A yeoman is a historical word for "a man holding and cultivating a small landed estate; a freeholder". (Source: Oxford Dictionaries.) Yeoman were of a different class than other types of English farm workers during the Middle Ages, as most of them were serfs. In the navy, a yeoman is a type of petty officer.

This is a question for those of you who like lounging: what's a "zori"?

A zori is "a traditional Japanese style of flip-flop shoe, originally made with a straw sole". (Source: Oxford Dictionaries.) They're great for wearing around the house.

Are you in it to win it? Can you remember what "xylitol" means?

If you're a dieter, you probably knew this one! Xylitol is "a sweet-tasting crystalline alcohol derived from xylose, present in some plant tissues and used as an artificial sweetener in foods". (Source: Oxford Dictionaries.)

Hey ya'll! Can you define "yawl"?

Who's up for a boat party? But seriously, a yawl is "a two-masted fore-and-aft-rigged sailing boat with the mizzenmast stepped far aft so that the mizzen boom overhangs the stern". (Source: Oxford Dictionaries.)

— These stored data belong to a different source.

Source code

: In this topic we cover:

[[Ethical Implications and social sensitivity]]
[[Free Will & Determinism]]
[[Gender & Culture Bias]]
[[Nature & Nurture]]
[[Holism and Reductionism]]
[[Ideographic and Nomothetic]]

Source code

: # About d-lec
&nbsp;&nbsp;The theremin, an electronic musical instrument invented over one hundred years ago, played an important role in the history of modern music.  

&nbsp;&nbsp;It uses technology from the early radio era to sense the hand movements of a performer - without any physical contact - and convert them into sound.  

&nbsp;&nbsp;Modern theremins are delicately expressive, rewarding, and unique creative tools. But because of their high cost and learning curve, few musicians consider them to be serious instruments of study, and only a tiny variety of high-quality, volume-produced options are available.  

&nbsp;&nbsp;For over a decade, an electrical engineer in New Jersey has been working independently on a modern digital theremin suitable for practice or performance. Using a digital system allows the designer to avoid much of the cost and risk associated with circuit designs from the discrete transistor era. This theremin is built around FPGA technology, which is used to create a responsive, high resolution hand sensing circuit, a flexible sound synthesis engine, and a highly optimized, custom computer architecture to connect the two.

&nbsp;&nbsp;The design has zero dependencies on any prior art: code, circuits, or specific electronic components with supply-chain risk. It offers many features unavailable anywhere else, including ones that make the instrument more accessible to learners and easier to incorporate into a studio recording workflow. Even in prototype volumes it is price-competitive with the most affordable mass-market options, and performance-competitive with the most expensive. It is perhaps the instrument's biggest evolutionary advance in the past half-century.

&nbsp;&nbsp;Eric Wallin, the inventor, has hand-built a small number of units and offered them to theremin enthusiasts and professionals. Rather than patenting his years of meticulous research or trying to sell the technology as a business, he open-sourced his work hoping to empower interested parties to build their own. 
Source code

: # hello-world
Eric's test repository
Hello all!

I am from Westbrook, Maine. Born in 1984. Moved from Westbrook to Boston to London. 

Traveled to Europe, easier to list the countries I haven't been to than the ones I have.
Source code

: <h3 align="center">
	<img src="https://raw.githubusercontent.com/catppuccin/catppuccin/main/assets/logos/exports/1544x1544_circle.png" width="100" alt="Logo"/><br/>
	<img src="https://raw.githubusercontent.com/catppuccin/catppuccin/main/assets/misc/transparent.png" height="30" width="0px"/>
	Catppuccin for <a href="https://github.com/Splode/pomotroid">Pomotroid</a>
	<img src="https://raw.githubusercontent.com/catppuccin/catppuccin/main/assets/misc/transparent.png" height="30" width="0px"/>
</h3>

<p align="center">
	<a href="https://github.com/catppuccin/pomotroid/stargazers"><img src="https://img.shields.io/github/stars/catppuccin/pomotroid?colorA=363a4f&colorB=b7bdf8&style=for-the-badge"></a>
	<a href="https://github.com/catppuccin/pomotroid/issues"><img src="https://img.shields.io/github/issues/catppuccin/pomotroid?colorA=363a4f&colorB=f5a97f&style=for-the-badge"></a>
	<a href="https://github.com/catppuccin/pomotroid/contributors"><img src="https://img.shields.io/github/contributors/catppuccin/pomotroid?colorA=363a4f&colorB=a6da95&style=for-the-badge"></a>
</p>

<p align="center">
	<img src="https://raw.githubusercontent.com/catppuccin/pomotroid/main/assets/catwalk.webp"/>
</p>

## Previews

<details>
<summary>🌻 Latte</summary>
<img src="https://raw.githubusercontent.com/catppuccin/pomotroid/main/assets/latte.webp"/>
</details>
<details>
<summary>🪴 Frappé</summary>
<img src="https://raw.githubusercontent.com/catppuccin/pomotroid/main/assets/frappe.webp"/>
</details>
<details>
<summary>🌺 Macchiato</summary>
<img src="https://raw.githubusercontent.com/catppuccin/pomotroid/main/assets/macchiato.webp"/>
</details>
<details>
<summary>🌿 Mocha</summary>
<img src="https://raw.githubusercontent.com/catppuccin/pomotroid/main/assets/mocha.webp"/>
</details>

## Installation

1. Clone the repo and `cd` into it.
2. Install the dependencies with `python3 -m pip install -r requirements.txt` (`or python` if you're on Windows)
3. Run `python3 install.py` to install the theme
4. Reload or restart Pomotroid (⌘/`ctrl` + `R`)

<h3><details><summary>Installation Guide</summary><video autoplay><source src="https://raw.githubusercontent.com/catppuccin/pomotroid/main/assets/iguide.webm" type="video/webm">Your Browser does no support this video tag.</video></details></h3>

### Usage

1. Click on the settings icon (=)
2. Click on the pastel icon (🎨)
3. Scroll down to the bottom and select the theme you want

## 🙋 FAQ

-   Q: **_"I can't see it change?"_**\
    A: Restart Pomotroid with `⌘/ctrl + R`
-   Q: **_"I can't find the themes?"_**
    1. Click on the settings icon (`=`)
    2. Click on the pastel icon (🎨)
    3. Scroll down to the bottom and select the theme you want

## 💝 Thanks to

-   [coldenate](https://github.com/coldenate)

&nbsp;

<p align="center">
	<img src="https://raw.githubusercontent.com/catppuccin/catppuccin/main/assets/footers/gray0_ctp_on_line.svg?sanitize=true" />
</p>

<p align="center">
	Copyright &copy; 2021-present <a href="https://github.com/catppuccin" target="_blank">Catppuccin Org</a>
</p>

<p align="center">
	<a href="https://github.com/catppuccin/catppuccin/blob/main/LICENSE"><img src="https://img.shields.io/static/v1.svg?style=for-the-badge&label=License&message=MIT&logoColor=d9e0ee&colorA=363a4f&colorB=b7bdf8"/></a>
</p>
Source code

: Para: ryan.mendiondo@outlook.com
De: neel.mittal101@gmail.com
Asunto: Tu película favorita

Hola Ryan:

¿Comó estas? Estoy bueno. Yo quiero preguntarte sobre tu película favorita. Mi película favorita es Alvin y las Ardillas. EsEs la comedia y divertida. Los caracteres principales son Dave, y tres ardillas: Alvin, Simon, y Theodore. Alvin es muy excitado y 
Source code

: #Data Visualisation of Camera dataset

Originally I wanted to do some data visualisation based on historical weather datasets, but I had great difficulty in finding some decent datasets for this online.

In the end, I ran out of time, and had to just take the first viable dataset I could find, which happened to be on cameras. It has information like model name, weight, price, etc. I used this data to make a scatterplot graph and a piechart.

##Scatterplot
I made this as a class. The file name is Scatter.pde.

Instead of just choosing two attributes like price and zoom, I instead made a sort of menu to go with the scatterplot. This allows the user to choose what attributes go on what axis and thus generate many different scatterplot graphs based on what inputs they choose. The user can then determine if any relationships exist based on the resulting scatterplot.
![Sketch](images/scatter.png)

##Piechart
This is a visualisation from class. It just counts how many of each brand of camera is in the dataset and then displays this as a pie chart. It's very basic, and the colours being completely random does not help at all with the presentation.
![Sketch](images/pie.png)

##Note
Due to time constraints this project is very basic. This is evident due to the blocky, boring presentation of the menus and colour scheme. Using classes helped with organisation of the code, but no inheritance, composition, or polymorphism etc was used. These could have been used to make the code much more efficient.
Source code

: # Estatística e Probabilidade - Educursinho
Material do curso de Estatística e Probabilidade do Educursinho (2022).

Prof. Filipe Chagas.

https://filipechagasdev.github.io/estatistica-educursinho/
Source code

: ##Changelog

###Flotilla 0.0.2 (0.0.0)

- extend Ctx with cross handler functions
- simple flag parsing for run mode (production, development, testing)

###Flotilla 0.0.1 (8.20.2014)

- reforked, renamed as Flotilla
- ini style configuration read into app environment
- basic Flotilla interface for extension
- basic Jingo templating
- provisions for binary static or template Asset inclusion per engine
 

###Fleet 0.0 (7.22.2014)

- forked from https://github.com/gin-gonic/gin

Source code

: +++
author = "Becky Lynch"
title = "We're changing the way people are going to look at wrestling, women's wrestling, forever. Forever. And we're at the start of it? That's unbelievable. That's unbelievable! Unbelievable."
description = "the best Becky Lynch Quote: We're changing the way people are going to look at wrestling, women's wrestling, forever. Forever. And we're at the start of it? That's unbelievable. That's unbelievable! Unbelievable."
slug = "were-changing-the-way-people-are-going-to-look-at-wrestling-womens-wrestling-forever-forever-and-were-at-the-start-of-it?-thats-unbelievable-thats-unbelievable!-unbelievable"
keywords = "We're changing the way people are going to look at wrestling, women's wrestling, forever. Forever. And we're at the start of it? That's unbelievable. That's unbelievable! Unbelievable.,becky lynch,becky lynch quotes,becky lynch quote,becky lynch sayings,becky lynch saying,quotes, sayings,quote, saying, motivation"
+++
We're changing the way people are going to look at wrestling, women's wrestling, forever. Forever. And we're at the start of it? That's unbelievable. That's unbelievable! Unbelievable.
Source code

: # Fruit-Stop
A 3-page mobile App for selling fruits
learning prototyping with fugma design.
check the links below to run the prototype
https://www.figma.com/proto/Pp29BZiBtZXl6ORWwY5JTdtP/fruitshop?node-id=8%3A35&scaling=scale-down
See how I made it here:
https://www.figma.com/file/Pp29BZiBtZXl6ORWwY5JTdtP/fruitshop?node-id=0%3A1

What the heck is "zydeco"?

Get out your dancing shoes! Zydeco is "a kind of black American dance music originally from southern Louisiana, typically featuring accordion and guitar". (Source: Oxford Dictionaries.)

Is "yatata" a real word?

Yep, this is the predecessor to "yadayadyada" on "Seinfeld". According to Webster's Dictionary, yatata is 1940s slang for "empty conversation".

Want to prove you have the biggest lexicon in town? Tell us what "zither" means!

If you're a music fan, you might find this interesting! According to Oxford Dictionaries, a zither is "a musical instrument consisting of a flat wooden soundbox with numerous strings stretched across it, placed horizontally and played with the fingers and a plectrum. It is used especially in central European folk music".